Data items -
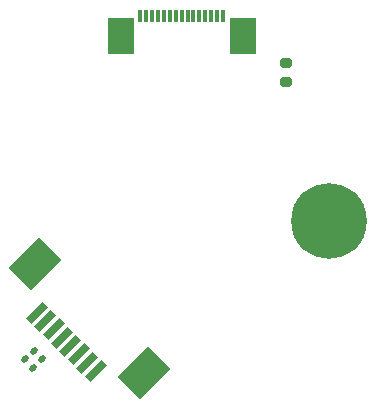
<source format=gbr>
%TF.GenerationSoftware,KiCad,Pcbnew,(6.0.4)*%
%TF.CreationDate,2022-07-20T18:17:01+08:00*%
%TF.ProjectId,SmartKnob_Screen,536d6172-744b-46e6-9f62-5f5363726565,rev?*%
%TF.SameCoordinates,Original*%
%TF.FileFunction,Soldermask,Bot*%
%TF.FilePolarity,Negative*%
%FSLAX46Y46*%
G04 Gerber Fmt 4.6, Leading zero omitted, Abs format (unit mm)*
G04 Created by KiCad (PCBNEW (6.0.4)) date 2022-07-20 18:17:01*
%MOMM*%
%LPD*%
G01*
G04 APERTURE LIST*
G04 Aperture macros list*
%AMRoundRect*
0 Rectangle with rounded corners*
0 $1 Rounding radius*
0 $2 $3 $4 $5 $6 $7 $8 $9 X,Y pos of 4 corners*
0 Add a 4 corners polygon primitive as box body*
4,1,4,$2,$3,$4,$5,$6,$7,$8,$9,$2,$3,0*
0 Add four circle primitives for the rounded corners*
1,1,$1+$1,$2,$3*
1,1,$1+$1,$4,$5*
1,1,$1+$1,$6,$7*
1,1,$1+$1,$8,$9*
0 Add four rect primitives between the rounded corners*
20,1,$1+$1,$2,$3,$4,$5,0*
20,1,$1+$1,$4,$5,$6,$7,0*
20,1,$1+$1,$6,$7,$8,$9,0*
20,1,$1+$1,$8,$9,$2,$3,0*%
%AMRotRect*
0 Rectangle, with rotation*
0 The origin of the aperture is its center*
0 $1 length*
0 $2 width*
0 $3 Rotation angle, in degrees counterclockwise*
0 Add horizontal line*
21,1,$1,$2,0,0,$3*%
G04 Aperture macros list end*
%ADD10C,0.800000*%
%ADD11C,6.400000*%
%ADD12RoundRect,0.200000X-0.275000X0.200000X-0.275000X-0.200000X0.275000X-0.200000X0.275000X0.200000X0*%
%ADD13RoundRect,0.140000X0.219203X0.021213X0.021213X0.219203X-0.219203X-0.021213X-0.021213X-0.219203X0*%
%ADD14R,0.300000X1.100000*%
%ADD15R,2.300000X3.100000*%
%ADD16RotRect,0.610000X2.000000X315.000000*%
%ADD17RotRect,2.680000X3.600000X315.000000*%
G04 APERTURE END LIST*
D10*
%TO.C,H7*%
X205469747Y-73837616D03*
X207166803Y-69740560D03*
X203069747Y-71437616D03*
X203772691Y-73134672D03*
X205469747Y-69037616D03*
X203772691Y-69740560D03*
X207166803Y-73134672D03*
X207869747Y-71437616D03*
D11*
X205469747Y-71437616D03*
%TD*%
D12*
%TO.C,R22*%
X201819747Y-58082616D03*
X201819747Y-59732616D03*
%TD*%
D13*
%TO.C,C16*%
X181154064Y-83177027D03*
X180475242Y-82498205D03*
%TD*%
D14*
%TO.C,U5*%
X196509747Y-54092616D03*
X196009747Y-54092616D03*
X195509747Y-54092616D03*
X195009747Y-54092616D03*
X194509747Y-54092616D03*
X194009747Y-54092616D03*
X193509747Y-54092616D03*
X193009747Y-54092616D03*
X192509747Y-54092616D03*
X192009747Y-54092616D03*
X191509747Y-54092616D03*
X191009747Y-54092616D03*
X190509747Y-54092616D03*
X190009747Y-54092616D03*
X189509747Y-54092616D03*
D15*
X198179747Y-55792616D03*
X187839747Y-55792616D03*
%TD*%
D13*
%TO.C,C14*%
X180454064Y-83877027D03*
X179775242Y-83198205D03*
%TD*%
D16*
%TO.C,J8*%
X180766987Y-79235534D03*
X181474094Y-79942641D03*
X182181201Y-80649748D03*
X182888307Y-81356855D03*
X183595414Y-82063962D03*
X184302521Y-82771068D03*
X185009628Y-83478175D03*
X185716735Y-84185282D03*
D17*
X189810883Y-84319632D03*
X180632637Y-75141386D03*
%TD*%
M02*

</source>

INSTRUCTION - Reproduce every record above exactly as given, excluding pictures from the result.

RESULT BELOW -
<source format=gbr>
%TF.GenerationSoftware,KiCad,Pcbnew,(6.0.4)*%
%TF.CreationDate,2022-07-20T18:17:01+08:00*%
%TF.ProjectId,SmartKnob_Screen,536d6172-744b-46e6-9f62-5f5363726565,rev?*%
%TF.SameCoordinates,Original*%
%TF.FileFunction,Soldermask,Bot*%
%TF.FilePolarity,Negative*%
%FSLAX46Y46*%
G04 Gerber Fmt 4.6, Leading zero omitted, Abs format (unit mm)*
G04 Created by KiCad (PCBNEW (6.0.4)) date 2022-07-20 18:17:01*
%MOMM*%
%LPD*%
G01*
G04 APERTURE LIST*
G04 Aperture macros list*
%AMRoundRect*
0 Rectangle with rounded corners*
0 $1 Rounding radius*
0 $2 $3 $4 $5 $6 $7 $8 $9 X,Y pos of 4 corners*
0 Add a 4 corners polygon primitive as box body*
4,1,4,$2,$3,$4,$5,$6,$7,$8,$9,$2,$3,0*
0 Add four circle primitives for the rounded corners*
1,1,$1+$1,$2,$3*
1,1,$1+$1,$4,$5*
1,1,$1+$1,$6,$7*
1,1,$1+$1,$8,$9*
0 Add four rect primitives between the rounded corners*
20,1,$1+$1,$2,$3,$4,$5,0*
20,1,$1+$1,$4,$5,$6,$7,0*
20,1,$1+$1,$6,$7,$8,$9,0*
20,1,$1+$1,$8,$9,$2,$3,0*%
%AMRotRect*
0 Rectangle, with rotation*
0 The origin of the aperture is its center*
0 $1 length*
0 $2 width*
0 $3 Rotation angle, in degrees counterclockwise*
0 Add horizontal line*
21,1,$1,$2,0,0,$3*%
G04 Aperture macros list end*
%ADD10C,0.800000*%
%ADD11C,6.400000*%
%ADD12RoundRect,0.200000X-0.275000X0.200000X-0.275000X-0.200000X0.275000X-0.200000X0.275000X0.200000X0*%
%ADD13RoundRect,0.140000X0.219203X0.021213X0.021213X0.219203X-0.219203X-0.021213X-0.021213X-0.219203X0*%
%ADD14R,0.300000X1.100000*%
%ADD15R,2.300000X3.100000*%
%ADD16RotRect,0.610000X2.000000X315.000000*%
%ADD17RotRect,2.680000X3.600000X315.000000*%
G04 APERTURE END LIST*
D10*
%TO.C,H7*%
X205469747Y-73837616D03*
X207166803Y-69740560D03*
X203069747Y-71437616D03*
X203772691Y-73134672D03*
X205469747Y-69037616D03*
X203772691Y-69740560D03*
X207166803Y-73134672D03*
X207869747Y-71437616D03*
D11*
X205469747Y-71437616D03*
%TD*%
D12*
%TO.C,R22*%
X201819747Y-58082616D03*
X201819747Y-59732616D03*
%TD*%
D13*
%TO.C,C16*%
X181154064Y-83177027D03*
X180475242Y-82498205D03*
%TD*%
D14*
%TO.C,U5*%
X196509747Y-54092616D03*
X196009747Y-54092616D03*
X195509747Y-54092616D03*
X195009747Y-54092616D03*
X194509747Y-54092616D03*
X194009747Y-54092616D03*
X193509747Y-54092616D03*
X193009747Y-54092616D03*
X192509747Y-54092616D03*
X192009747Y-54092616D03*
X191509747Y-54092616D03*
X191009747Y-54092616D03*
X190509747Y-54092616D03*
X190009747Y-54092616D03*
X189509747Y-54092616D03*
D15*
X198179747Y-55792616D03*
X187839747Y-55792616D03*
%TD*%
D13*
%TO.C,C14*%
X180454064Y-83877027D03*
X179775242Y-83198205D03*
%TD*%
D16*
%TO.C,J8*%
X180766987Y-79235534D03*
X181474094Y-79942641D03*
X182181201Y-80649748D03*
X182888307Y-81356855D03*
X183595414Y-82063962D03*
X184302521Y-82771068D03*
X185009628Y-83478175D03*
X185716735Y-84185282D03*
D17*
X189810883Y-84319632D03*
X180632637Y-75141386D03*
%TD*%
M02*

</source>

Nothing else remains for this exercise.